#### [Information supplied]
• • •
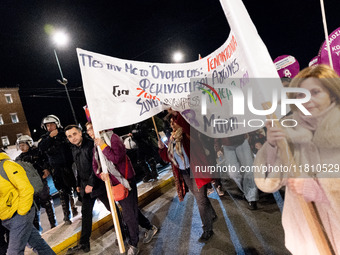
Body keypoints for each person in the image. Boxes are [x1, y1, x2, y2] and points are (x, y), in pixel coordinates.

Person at [254, 64, 340, 254]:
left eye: (315, 92)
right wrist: (272, 146)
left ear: (332, 94)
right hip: (304, 234)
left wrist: (318, 191)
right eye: (300, 95)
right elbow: (269, 183)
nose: (307, 100)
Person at [86, 122, 158, 255]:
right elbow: (95, 165)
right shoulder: (95, 145)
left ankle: (133, 244)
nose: (90, 132)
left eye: (91, 128)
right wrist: (100, 174)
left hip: (125, 181)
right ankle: (149, 227)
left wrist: (103, 145)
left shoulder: (113, 138)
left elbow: (117, 158)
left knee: (128, 214)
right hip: (113, 184)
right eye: (88, 130)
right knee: (131, 210)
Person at [64, 125, 126, 254]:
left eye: (74, 134)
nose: (73, 138)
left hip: (98, 185)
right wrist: (78, 184)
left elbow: (96, 166)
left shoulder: (91, 145)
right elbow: (78, 169)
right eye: (69, 136)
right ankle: (84, 244)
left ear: (80, 133)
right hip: (85, 187)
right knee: (86, 214)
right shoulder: (74, 149)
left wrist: (91, 184)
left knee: (112, 209)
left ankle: (123, 232)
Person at [158, 110, 217, 242]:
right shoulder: (173, 138)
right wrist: (162, 148)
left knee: (200, 199)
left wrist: (184, 131)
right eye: (172, 124)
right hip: (184, 172)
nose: (173, 126)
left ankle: (207, 229)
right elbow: (169, 157)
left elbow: (197, 142)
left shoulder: (188, 134)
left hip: (195, 169)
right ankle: (212, 213)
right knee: (199, 196)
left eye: (175, 123)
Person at [0, 149, 55, 255]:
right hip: (6, 218)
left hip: (19, 214)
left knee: (14, 252)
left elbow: (26, 189)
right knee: (38, 244)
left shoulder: (7, 165)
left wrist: (22, 213)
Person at [39, 115, 78, 225]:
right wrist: (50, 137)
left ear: (57, 123)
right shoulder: (45, 138)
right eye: (47, 125)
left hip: (70, 166)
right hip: (57, 169)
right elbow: (41, 148)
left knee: (78, 187)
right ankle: (67, 215)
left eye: (51, 124)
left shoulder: (64, 133)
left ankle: (83, 207)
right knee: (62, 191)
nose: (49, 127)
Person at [15, 135, 56, 231]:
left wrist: (46, 169)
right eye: (20, 146)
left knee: (46, 202)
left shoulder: (38, 153)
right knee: (34, 207)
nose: (21, 147)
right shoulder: (19, 158)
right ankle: (38, 229)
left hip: (40, 182)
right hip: (29, 185)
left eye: (23, 145)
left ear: (29, 144)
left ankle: (53, 223)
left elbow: (46, 161)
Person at [214, 134, 259, 209]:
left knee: (249, 170)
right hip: (226, 144)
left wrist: (255, 138)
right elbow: (216, 127)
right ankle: (247, 192)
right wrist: (217, 146)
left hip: (242, 140)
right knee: (233, 173)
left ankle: (252, 198)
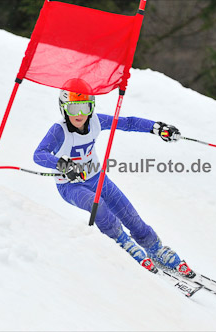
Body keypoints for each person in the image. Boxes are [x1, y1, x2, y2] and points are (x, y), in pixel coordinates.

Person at [33, 79, 193, 276]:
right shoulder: (59, 130)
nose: (80, 114)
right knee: (97, 205)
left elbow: (128, 123)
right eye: (74, 109)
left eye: (85, 107)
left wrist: (157, 128)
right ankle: (122, 241)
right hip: (70, 186)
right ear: (63, 108)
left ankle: (155, 248)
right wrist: (62, 164)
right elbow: (39, 154)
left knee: (130, 214)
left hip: (98, 179)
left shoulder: (96, 121)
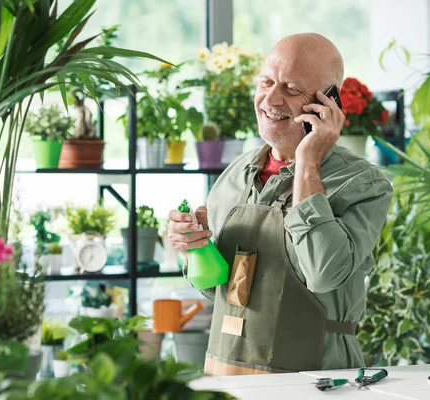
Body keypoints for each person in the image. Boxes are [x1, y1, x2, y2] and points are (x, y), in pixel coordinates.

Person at [167, 33, 393, 375]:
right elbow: (220, 293)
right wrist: (195, 247)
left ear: (328, 102)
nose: (270, 99)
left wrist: (309, 161)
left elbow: (324, 273)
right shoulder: (235, 175)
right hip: (226, 376)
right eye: (266, 82)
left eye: (291, 89)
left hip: (315, 382)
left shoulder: (362, 184)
• • •
#### [What is being asked]
Retype all entries exactly; omit pictures.

#### [Exercise output]
Body keypoints for each person in the image. Boxes are [x1, y1, x2, y2] and points are (x, y), in pixel coordinates.

Person at [254, 64, 340, 254]:
left eye: (315, 92)
right wrist: (272, 146)
left ear: (332, 94)
right hip: (304, 234)
left wrist: (318, 191)
right eye: (300, 95)
right elbow: (269, 183)
nose: (307, 100)
Person at [86, 122, 158, 255]:
right elbow: (95, 165)
right shoulder: (95, 145)
left ankle: (133, 244)
nose: (90, 132)
left eye: (91, 128)
right wrist: (100, 174)
left hip: (125, 181)
right ankle: (149, 227)
left wrist: (103, 145)
left shoulder: (113, 138)
left elbow: (117, 158)
left knee: (128, 214)
right hip: (113, 184)
right eye: (88, 130)
right knee: (131, 210)
Person at [64, 125, 126, 254]:
left eye: (74, 134)
nose: (73, 138)
left hip: (98, 185)
right wrist: (78, 184)
left elbow: (96, 166)
left shoulder: (91, 145)
right elbow: (78, 169)
right eye: (69, 136)
right ankle: (84, 244)
left ear: (80, 133)
right hip: (85, 187)
right knee: (86, 214)
right shoulder: (74, 149)
left wrist: (91, 184)
left knee: (112, 209)
left ankle: (123, 232)
Person at [158, 110, 217, 242]:
right shoulder: (173, 138)
right wrist: (162, 148)
left knee: (200, 199)
left wrist: (184, 131)
right eye: (172, 124)
right hip: (184, 172)
nose: (173, 126)
left ankle: (207, 229)
right elbow: (169, 157)
left elbow: (197, 142)
left shoulder: (188, 134)
left hip: (195, 169)
right ankle: (212, 213)
right knee: (199, 196)
left eye: (175, 123)
Person at [0, 149, 55, 255]:
right hip: (6, 218)
left hip: (19, 214)
left knee: (14, 252)
left elbow: (26, 189)
right knee: (38, 244)
left shoulder: (7, 165)
left wrist: (22, 213)
Person at [39, 115, 78, 225]:
right wrist: (50, 137)
left ear: (57, 123)
right shoulder: (45, 138)
right eye: (47, 125)
left hip: (70, 166)
right hip: (57, 169)
right elbow: (41, 148)
left knee: (78, 187)
right ankle: (67, 215)
left eye: (51, 124)
left shoulder: (64, 133)
left ankle: (83, 207)
right knee: (62, 191)
nose: (49, 127)
Person at [15, 135, 56, 231]:
left wrist: (46, 169)
right eye: (20, 146)
left knee: (46, 202)
left shoulder: (38, 153)
right knee: (34, 207)
nose: (21, 147)
right shoulder: (19, 158)
right ankle: (38, 229)
left hip: (40, 182)
right hip: (29, 185)
left eye: (23, 145)
left ear: (29, 144)
left ankle: (53, 223)
left elbow: (46, 161)
Person at [214, 134, 259, 209]:
left knee: (249, 170)
right hip: (226, 144)
left wrist: (255, 138)
right elbow: (216, 127)
right ankle: (247, 192)
right wrist: (217, 146)
left hip: (242, 140)
right knee: (233, 173)
left ankle: (252, 198)
Body keypoints for each person in the image. Boxes are [x1, y1, x2, y2] and points are (x, y), in pixel coordinates.

Person at [33, 79, 193, 276]:
right shoulder: (59, 130)
nose: (80, 114)
right knee: (97, 205)
left elbow: (128, 123)
right eye: (74, 109)
left eye: (85, 107)
left wrist: (157, 128)
right ankle: (122, 241)
right hip: (70, 186)
right ear: (63, 108)
left ankle: (155, 248)
right wrist: (62, 164)
right elbow: (39, 154)
left knee: (130, 214)
left hip: (98, 179)
left shoulder: (96, 121)
Body keypoints for each person in the image. Boxes are [x1, y1, x2, y2] and points are (x, y), in pixel coordinates.

Person at [167, 33, 393, 375]:
right elbow: (220, 293)
right wrist: (195, 247)
left ear: (328, 102)
nose: (270, 99)
left wrist: (309, 161)
left elbow: (324, 273)
right shoulder: (235, 175)
right hip: (226, 376)
right eye: (266, 82)
left eye: (291, 89)
left hip: (315, 382)
left shoulder: (362, 184)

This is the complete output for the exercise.